Out of character: CEO political ideology, peer influence, and adoption of CSR executive position by Fortune 500 firms
研究CEO政治意识形态如何影响同行企业模仿其设立CSR高管职位的决策,发现保守派CEO的行动比自由派CEO更易被模仿,尤其在股东压力和行业相似度高时。
Abstract Research Summary We consider the link between firms' decisions to adopt a CSR executive position and the political ideology of prior adopter CEOs. We theorize that firms are more likely to adopt a CSR executive position when it has been previously adopted by conservative‐leaning CEOs at other firms, as opposed to liberal‐leaning CEOs. This effect is due, we argue, to the increased perceptual salience and situational attributions associated with ideologically incongruent actions (i.e., actions that appear inconsistent with known political values). We further posit that these effects are stronger when the observing firms experience increased salience of CSR issues due to shareholder pressure and institutional equivalence between the referent and the observing firms. We find support for these ideas in a longitudinal sample of Fortune 500 companies. Managerial Summary How do CEOs' values affect industry‐wide appointments of senior executives in charge of Corporate Social Responsibility (CSR)?
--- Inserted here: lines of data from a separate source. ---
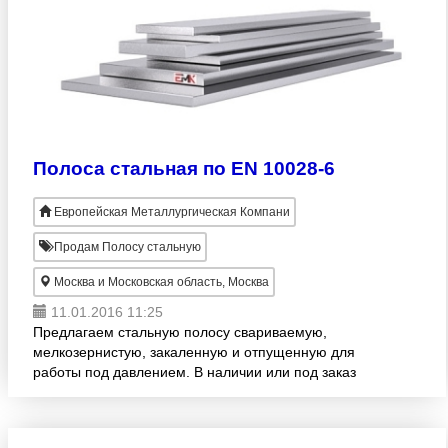
Полоса стальная по EN 10028-6
Европейская Металлургическая Компани
Продам Полосу стальную
Москва и Московская область, Москва
11.01.2016 11:25
Предлагаем стальную полосу свариваемую,
мелкозернистую, закаленную и отпущенную для
работы под давлением. В наличии или под заказ
полосы 2х25мм - 110х280мм. Продукция
изготовлена согласно EN 10028-6.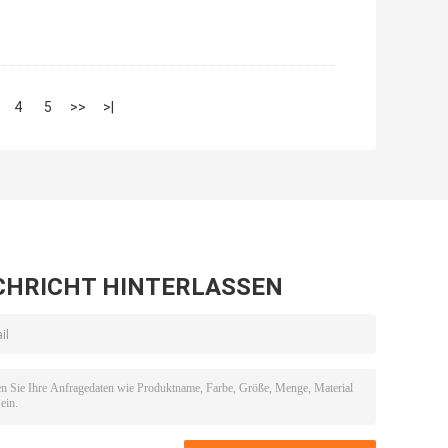
4
5
>>
>|
CHRICHT HINTERLASSEN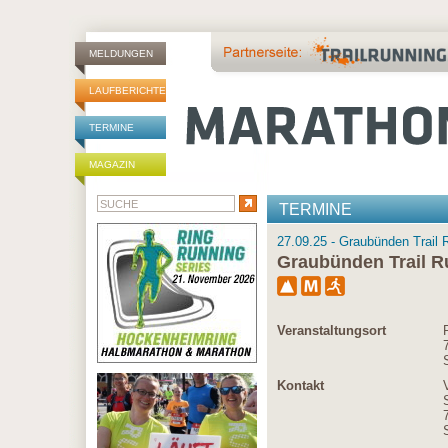
MELDUNGEN
LAUFBERICHTE
TERMINE
MAGAZIN
TERMINE
27.09.25 - Graubünden Trail 
Graubünden Trail R
Veranstaltungsort
Kontakt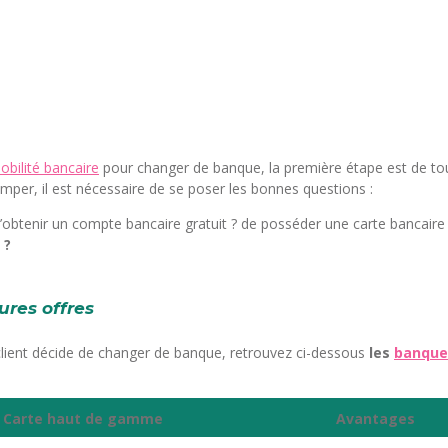
obilité bancaire
pour changer de banque, la première étape est de tou
per, il est nécessaire de se poser les bonnes questions :
 d’obtenir un compte bancaire gratuit ? de posséder une carte bancai
 ?
ures offres
n client décide de changer de banque, retrouvez ci-dessous
les
banque
Carte haut de gamme
Avantages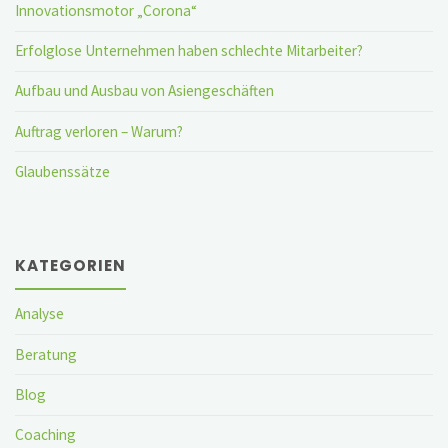
Innovationsmotor „Corona“
Erfolglose Unternehmen haben schlechte Mitarbeiter?
Aufbau und Ausbau von Asiengeschäften
Auftrag verloren – Warum?
Glaubenssätze
KATEGORIEN
Analyse
Beratung
Blog
Coaching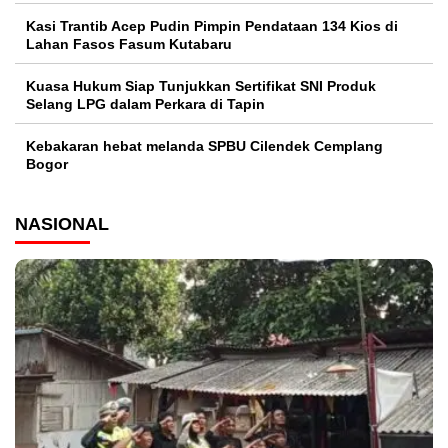
Kasi Trantib Acep Pudin Pimpin Pendataan 134 Kios di
Lahan Fasos Fasum Kutabaru
Kuasa Hukum Siap Tunjukkan Sertifikat SNI Produk
Selang LPG dalam Perkara di Tapin
Kebakaran hebat melanda SPBU Cilendek Cemplang
Bogor
NASIONAL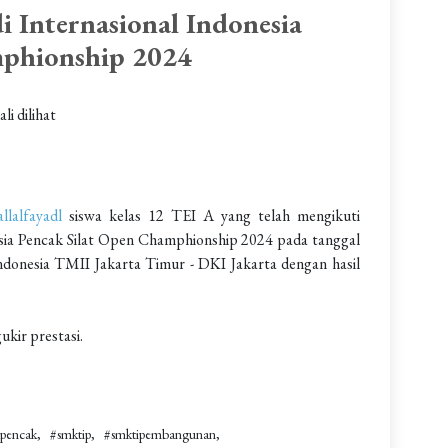
i Internasional Indonesia
mphionship 2024
ali dilihat
llalfayadl
siswa kelas 12 TEI A yang telah mengikuti
nesia Pencak Silat Open Champhionship 2024 pada tanggal
Indonesia TMII Jakarta Timur - DKI Jakarta dengan hasil
kir prestasi.
apencak
#smktip
#smktipembangunan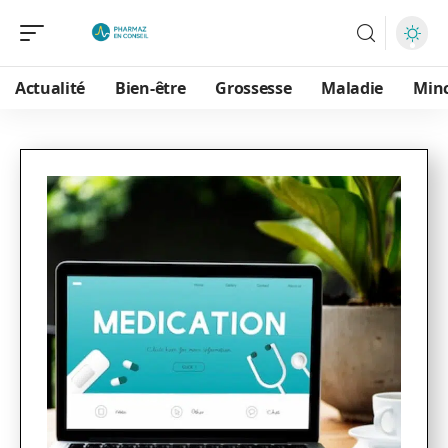
Actualité
Bien-être
Grossesse
Maladie
Min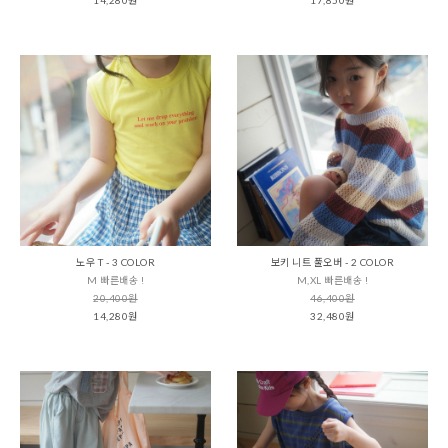
노우 T - 3 COLOR
보키 니트 풀오버 - 2 COLOR
M 빠른배송 !
M,XL 빠른배송 !
20,400원
46,400원
14,280원
32,480원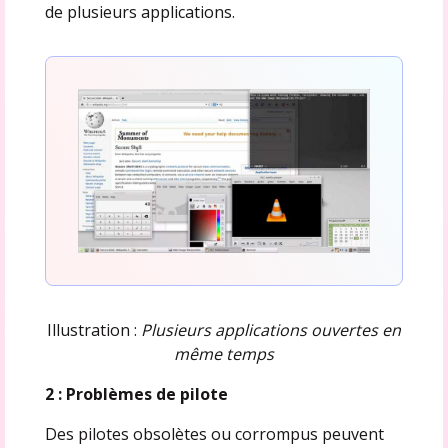
de plusieurs applications.
Illustration :
Plusieurs applications ouvertes en
même temps
2 : Problèmes de pilote
Des pilotes obsolètes ou corrompus peuvent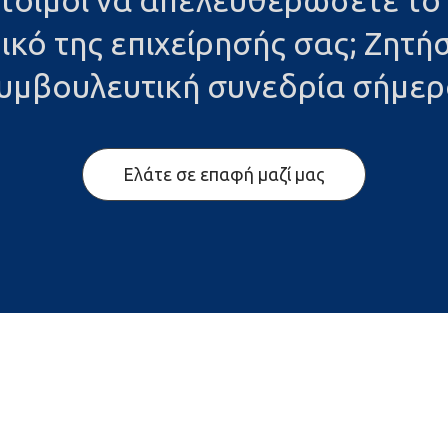
έτοιμοι να απελευθερώσετε το
ικό της επιχείρησής σας; Ζητήσ
υμβουλευτική συνεδρία σήμερ
Ελάτε σε επαφή μαζί μας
Prior research suggests that liberal political beliefs of CEOs predict their CSR commitments. Our study explores how the political beliefs of CEOs—in this case, CEOs who have created a new CSR executive position in their companies—influence the likelihood that peer CEOs will imitate their decisions. Specifically, we find that when conservative CEOs adopt a CSR executive position, other companies are more likely to follow than when liberal‐leaning CEOs do so. These effects are even stronger when companies are experiencing CSR‐related pressure from shareholders and when they belong to the same industry and community as the firms of the CEOs they are observing.